Selected excerpt:
• • • • •
Opinion
Case No. 4:08 CV 1352.
August 28, 2008
MEMORANDUM OPINION AND ORDER
INTRODUCTION
On June 4, 2008, pro se Petitioner Geraldo Gonzalez filed a Petition for Writ of Habeas Corpus pursuant to 28 U.S.C. § 2241 (Doc. No. 1). Gonzalez, who is incarcerated at the Northeast Ohio Correctional Center (NEOCC), names Bureau of Prisons (BOP) Director Harley Lappin, Corrections Corporation of America (CCA) President John Ferguson, NEOCC Warden Joseph Gunja, and Immigration and Customs Enforcement (ICE) Director Gary Mead as Respondents. Gonzalez asserts his transfer to a CCA facility based on national origin violates his Fifth and Fourteenth Amendment rights under the Constitution, as well as 18 U.S.C. § 242 and 18 U.S.C. § 4001.
Pending are several preliminary motions. Gonzalez filed a Motion to Proceed in Forma Pauperis (Doc. No. 3), which is granted, and a Motion for Discovery (Doc. No. 3), which is denied. He also filed a Motion to Amend (Doc. No. 4) pursuant to Federal Civil Rule 15(a) and Motion to Supplement (Doc. No. 5) pursuant to Federal Civil Rule 15(b). These Motions are granted. Finally, he filed a Petition for Prohibitory Injunction (Doc. No. 6). The Petition attacks the detainer lodged against Gonzalez by immigration officials. Petitioner, however, is not in the custody of ICE and, therefore, this Court is without jurisdiction to review his claims. See 28 U.S.C. § 2241(c) (providing that a Section 2241 habeas petition will not issue unless the petitioner is in custody). The mere fact that an ICE detainer has been lodged against Gonzalez does not subject him to ICE custody. Galavis-Medina v. Wooten, 27 F.3d 487, 493 (10th Cir. 1994). Thus, the Petition for Prohibitory Injunction is denied.
In March 2003, the Immigration and Naturalization Service (INS) was abolished and its functions transferred to three bureaus within the Department of Homeland Security. See 6 U.S.C. § 291. The immigration enforcement functions of INS were transferred to ICE.
Petitioner essentially asks this Court to declare the contractual arrangement between CCA and BOP null and void, immediately transfer him to a low-security BOP facility and direct the BOP to provide all inmates the same benefits and privileges regardless of their national origin.
BACKGROUND
Gonzalez is a Mariel Cuban whose deportation from the United States was ordered some time around 1997. While in federal custody, Petitioner was placed on supervised release on or about April 1, 2005. After violating the terms of his release, he was returned to federal prison.
On April 12, 2008, Gonzalez was "re-classified" to a low-security custody status pursuant to BOP Policy § 5322.12. During the process of re-classification, Petitioner claims he requested a "near release transfer" to be housed closer to his family, but instead was transferred to NEOCC on May 12, 2008 because of his "race, national origin and immigration status" (Pet. at 3).
Petitioner was advised his transfer was the result of a contractual agreement between CCA and the BOP whereby immigrant prisoners with a low-security classification are to be transferred to a CCA facility. Noting that he meets the regulatory definition of an "inmate," as that term is defined in 28 C.F.R. Part 500.1(c), Gonzalez asserts he is entitled to be treated the same as all other similarly situated low-security inmates. While he does not specify how he is being treated less favorably, Petitioner asserts any arrangement that treats low-security inmates differently based on their national origin or race violates his Fifth and Fourteenth Amendment rights.
• • • • •
Stored data entries:
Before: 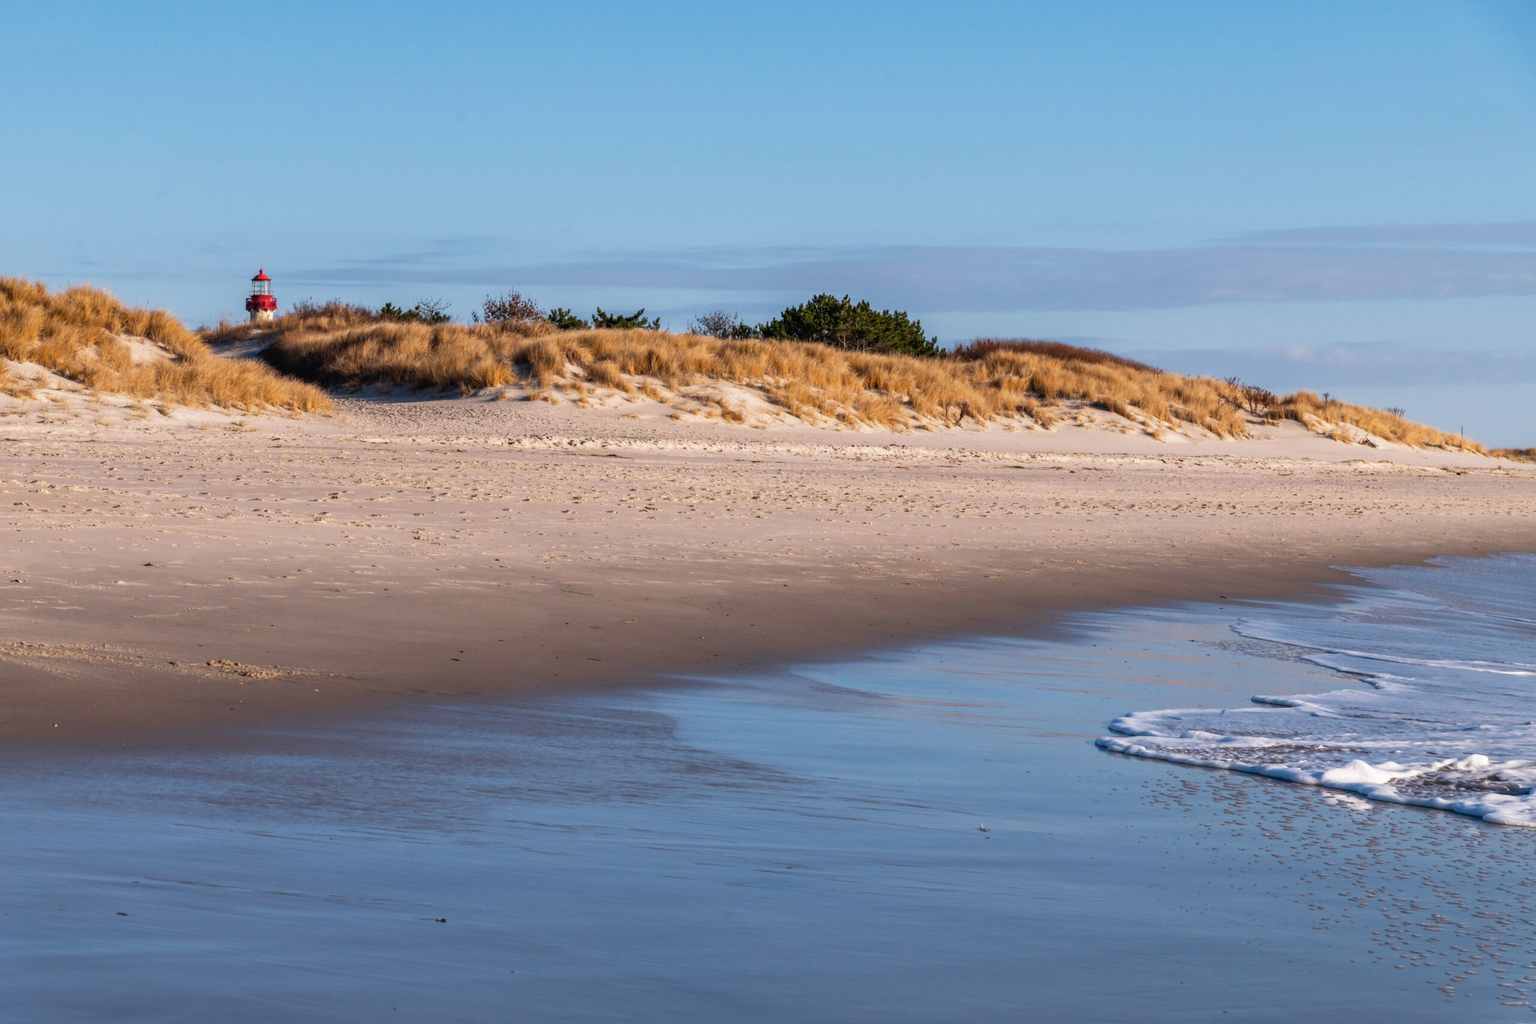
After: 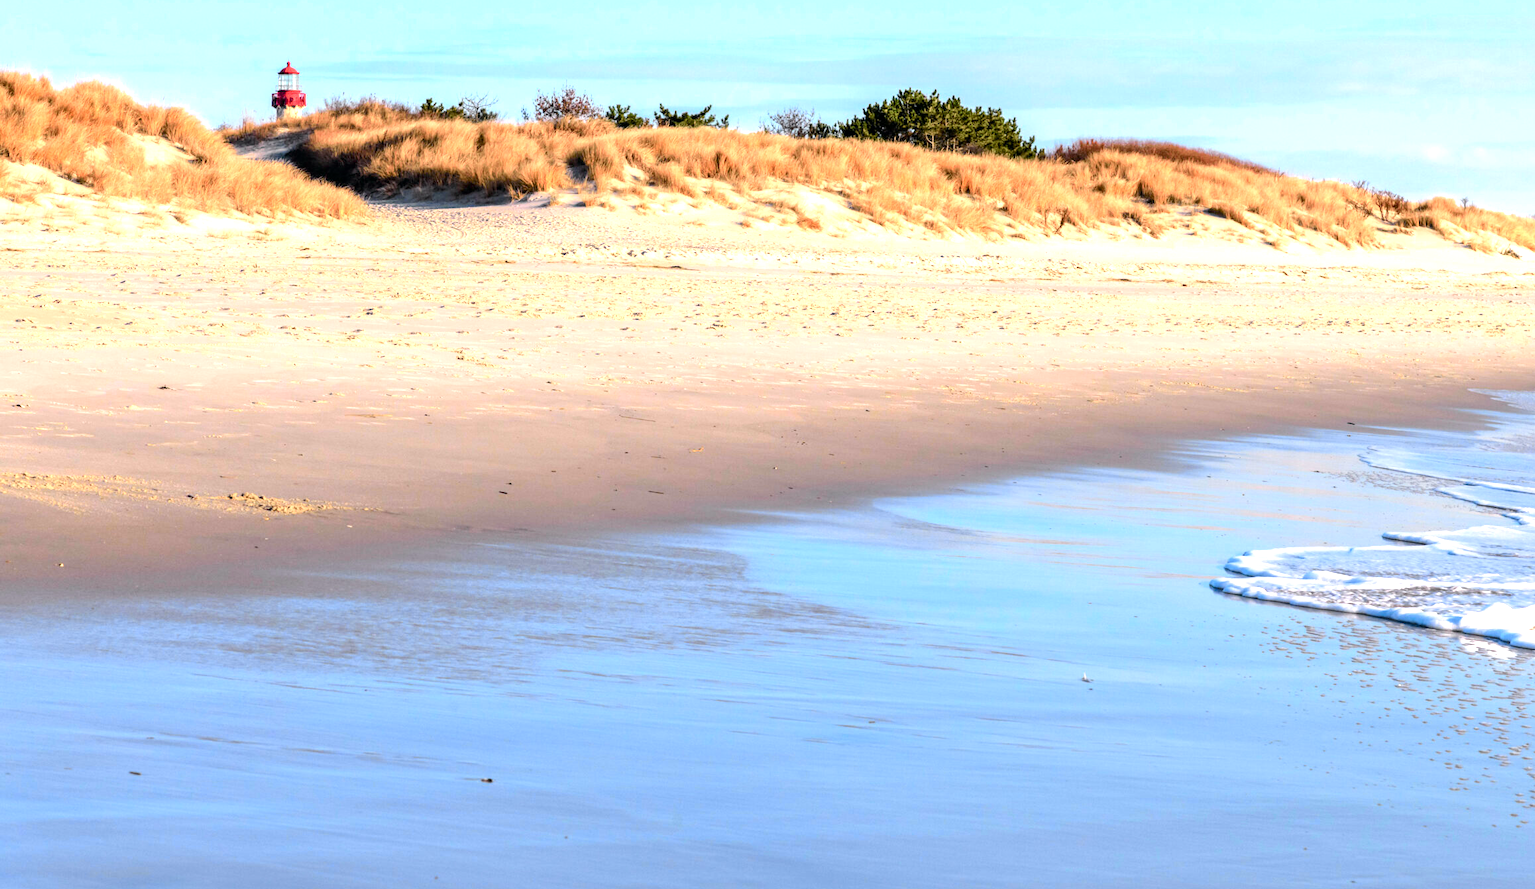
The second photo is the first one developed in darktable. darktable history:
tone equalizer: on, module defaults
tone curve: curves: ch0 [(0, 0) (0.037, 0.011) (0.131, 0.108) (0.279, 0.279) (0.476, 0.554) (0.617, 0.693) (0.704, 0.77) (0.813, 0.852) (0.916, 0.924) (1, 0.993)]; ch1 [(0, 0) (0.318, 0.278) (0.444, 0.427) (0.493, 0.492) (0.508, 0.502) (0.534, 0.529) (0.562, 0.563) (0.626, 0.662) (0.746, 0.764) (1, 1)]; ch2 [(0, 0) (0.316, 0.292) (0.381, 0.37) (0.423, 0.448) (0.476, 0.492) (0.502, 0.498) (0.522, 0.518) (0.533, 0.532) (0.586, 0.631) (0.634, 0.663) (0.7, 0.7) (0.861, 0.808) (1, 0.951)], color space Lab, independent channels, preserve colors none
exposure: black level correction 0.001, exposure 1.3 EV, compensate highlight preservation false
crop: top 20.916%, right 9.437%, bottom 0.316%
• • • • •
Requirements:
A) According to the memorandum opinion, on what date was Gonzalez transferred to NEOCC?
B) Reproduce a passage from the memorandum opinion: begin at the words "Petitioner essentially asks"; stop after "to federal prison.".
C) Write the next part of the memorandum opinion, picking up after its final sentence.
The records are not required for any of the work.

Task-by-task outputs:
A) May 12, 2008.

B)
Petitioner essentially asks this Court to declare the contractual arrangement between CCA and BOP null and void, immediately transfer him to a low-security BOP facility and direct the BOP to provide all inmates the same benefits and privileges regardless of their national origin.
BACKGROUND
Gonzalez is a Mariel Cuban whose deportation from the United States was ordered some time around 1997. While in federal custody, Petitioner was placed on supervised release on or about April 1, 2005. After violating the terms of his release, he was returned to federal prison.

C)
In his Amended Petition, Gonzalez claims there are several regulations the BOP has either applied arbitrarily or with which it has failed to comply. In particular, he cites 28 C.F.R. § 524.11, which requires that an inmate be interviewed prior to classification. Petitioner states he was not granted an interview with any staff member before his classification was changed at NEOCC. Examining 28 C.F.R. § 524.13, he claims he was arbitrarily denied participation in a Release Preparation Program "as required by 28 C.F.R. § 571.10," simply because he is a "possible deportable alien." Petitioner further claims that, contrary to regulation, NEOCC does not have a classification appeals procedure for program review. Moreover, he argues he was not given the opportunity to appeal his classification change.
Gonzalez complains further that NEOCC has no Community Confinement program, contrary to the provisions of 28 C.F.R. § 570 — B. Finally, he claims the Warden has failed to comply with 28 C.F.R. § 551.6 because basic hygiene kits are not provided for inmates, and, contrary to 28 C.F.R. § 540.21, inmates are required to purchase writing paper and envelopes from the commissary.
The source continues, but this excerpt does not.